11. Disdain and suppression of intellectuals and the
arts. Intellectuals and the inherent freedom of ideas and expression
associated with them were anathema to these regimes. Intellectual and
academic freedom were considered subversive to national security and the
patriotic ideal. Universities were tightly controlled; politically unreliable
faculty harassed or eliminated. Unorthodox ideas or expressions of dissent
were strongly attacked, silenced, or crushed. To these regimes, art and
literature should serve the national interest or they had no right to
exist.
12. Obsession with crime and punishment. Most of
these regimes maintained Draconian systems of criminal justice with huge
prison populations. The police were often glorified and had almost unchecked
power, leading to rampant abuse. “Normal” and political crime
were often merged into trumped-up criminal charges and sometimes used
against political opponents of the regime. Fear, and hatred, of criminals
or “traitors” was often promoted among the population as an
excuse for more police power.
13. Rampant cronyism and corruption. Those in business
circles and close to the power elite often used their position to enrich
themselves. This corruption worked both ways; the power elite would receive
financial gifts and property from the economic elite, who in turn would
gain the benefit of government favoritism. Members of the power elite
were in a position to obtain vast wealth from other sources as well: for
example, by stealing national resources. With the national security apparatus
under control and the media muzzled, this corruption was largely unconstrained
and not well understood by the general population.
14. Fraudulent elections. Elections in the form
of plebiscites or public opinion polls were usually bogus. When actual
elections with candidates were held, they would usually be perverted by
the power elite to get the desired result.
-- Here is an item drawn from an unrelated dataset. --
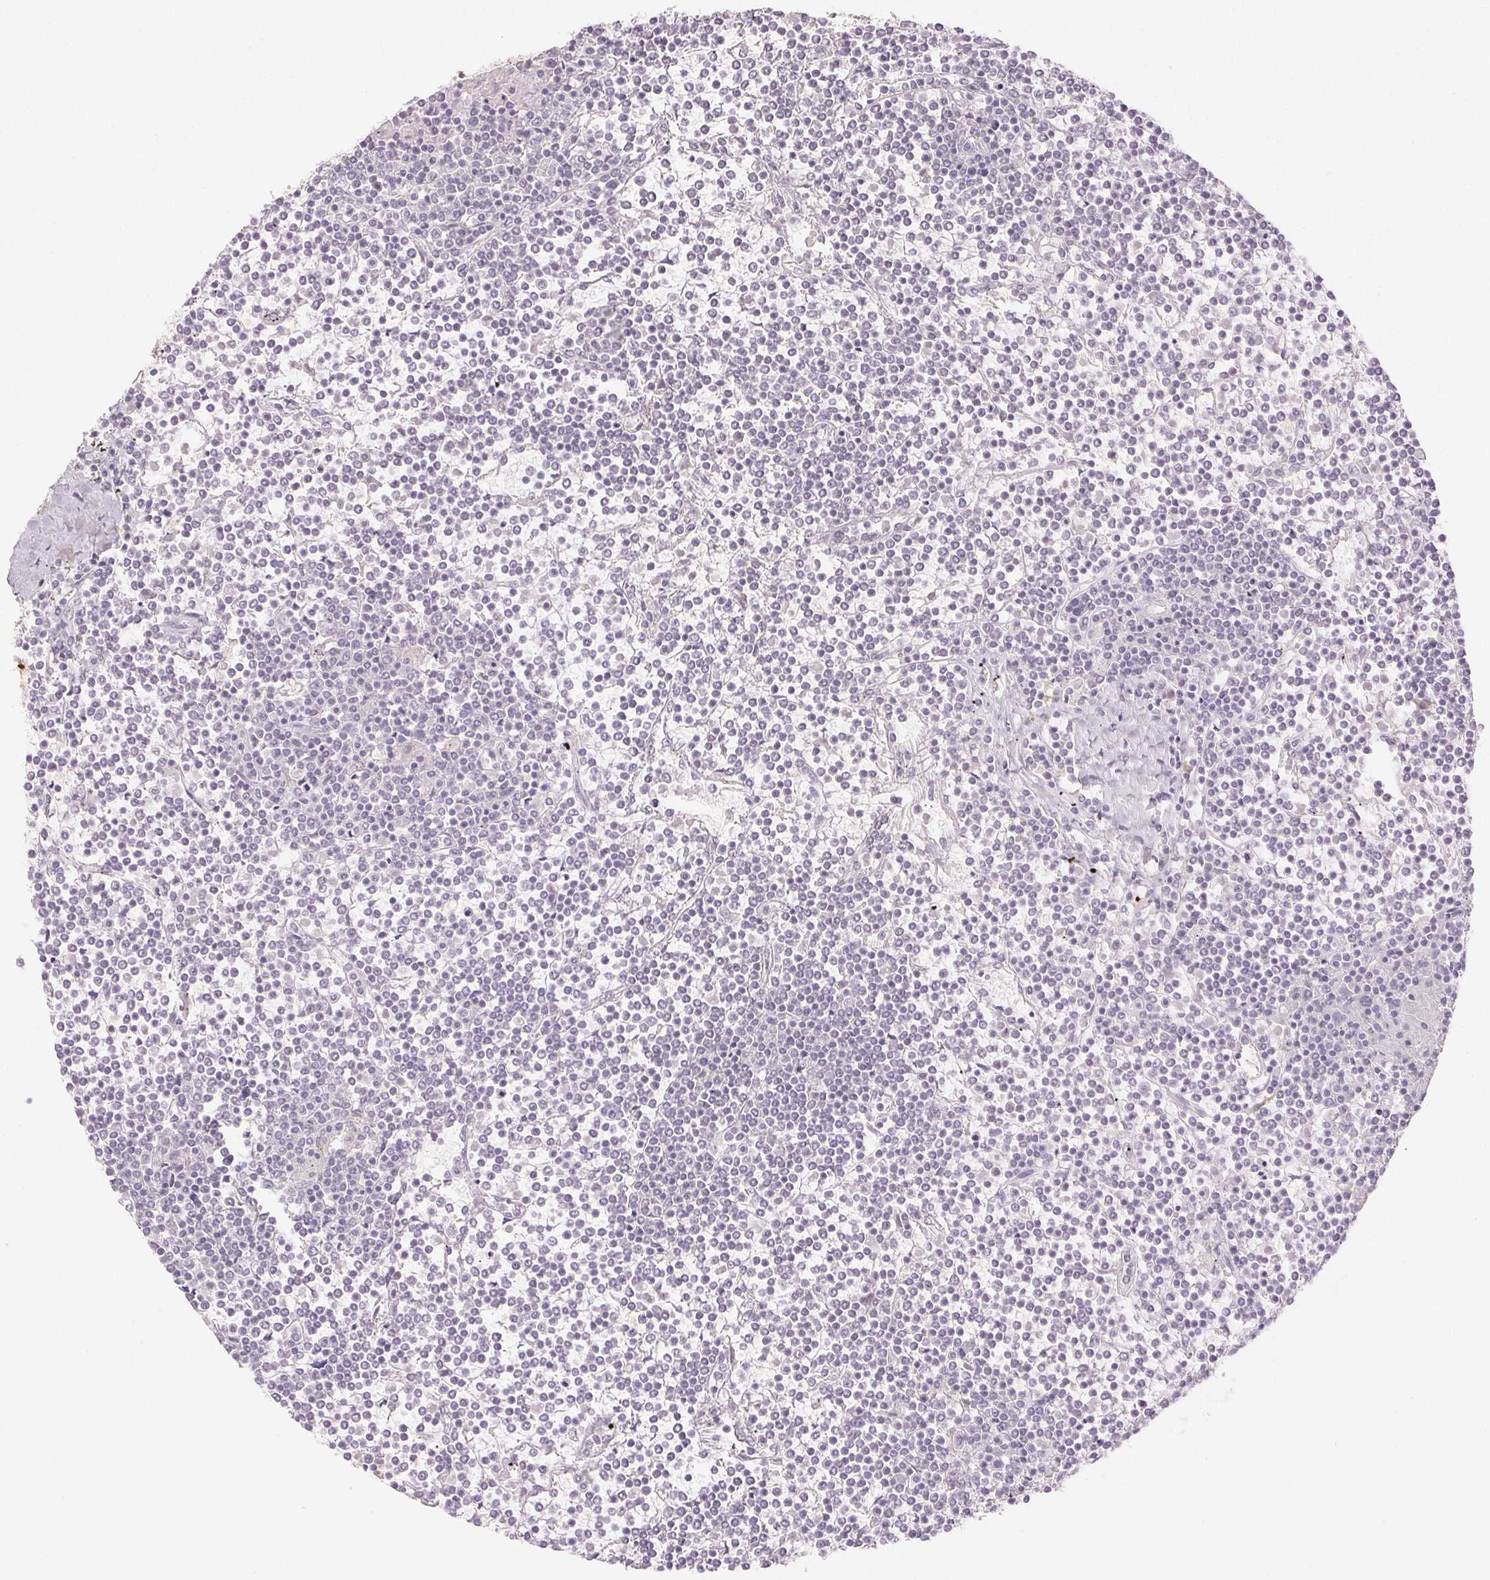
{"staining": {"intensity": "negative", "quantity": "none", "location": "none"}, "tissue": "lymphoma", "cell_type": "Tumor cells", "image_type": "cancer", "snomed": [{"axis": "morphology", "description": "Malignant lymphoma, non-Hodgkin's type, Low grade"}, {"axis": "topography", "description": "Spleen"}], "caption": "Protein analysis of malignant lymphoma, non-Hodgkin's type (low-grade) exhibits no significant positivity in tumor cells.", "gene": "PI3", "patient": {"sex": "female", "age": 19}}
Common methods included maintaining
control of the election machinery, intimidating and disenfranchising opposition
voters, destroying or disallowing legal votes, and, as a last resort,
turning to a judiciary beholden to the power elite.
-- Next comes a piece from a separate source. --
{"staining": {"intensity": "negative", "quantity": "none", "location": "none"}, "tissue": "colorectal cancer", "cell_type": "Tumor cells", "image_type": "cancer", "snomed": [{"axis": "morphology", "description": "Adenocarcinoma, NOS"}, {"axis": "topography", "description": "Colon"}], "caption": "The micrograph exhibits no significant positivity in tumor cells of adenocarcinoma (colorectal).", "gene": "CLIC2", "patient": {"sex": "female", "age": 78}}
Does any of this ring alarm bells? Of course not. After all,
this is America, officially a democracy with the rule of law, a constitution,
a free press, honest elections, and a well-informed public constantly being
put on guard against evils. Historical comparisons like these are just exercises
in verbal gymnastics. Maybe, maybe not.
Laurence W. Britt
Note
1. Defined as a “political movement or regime tending
toward or imitating Fascism”—Webster’s Unabridged Dictionary.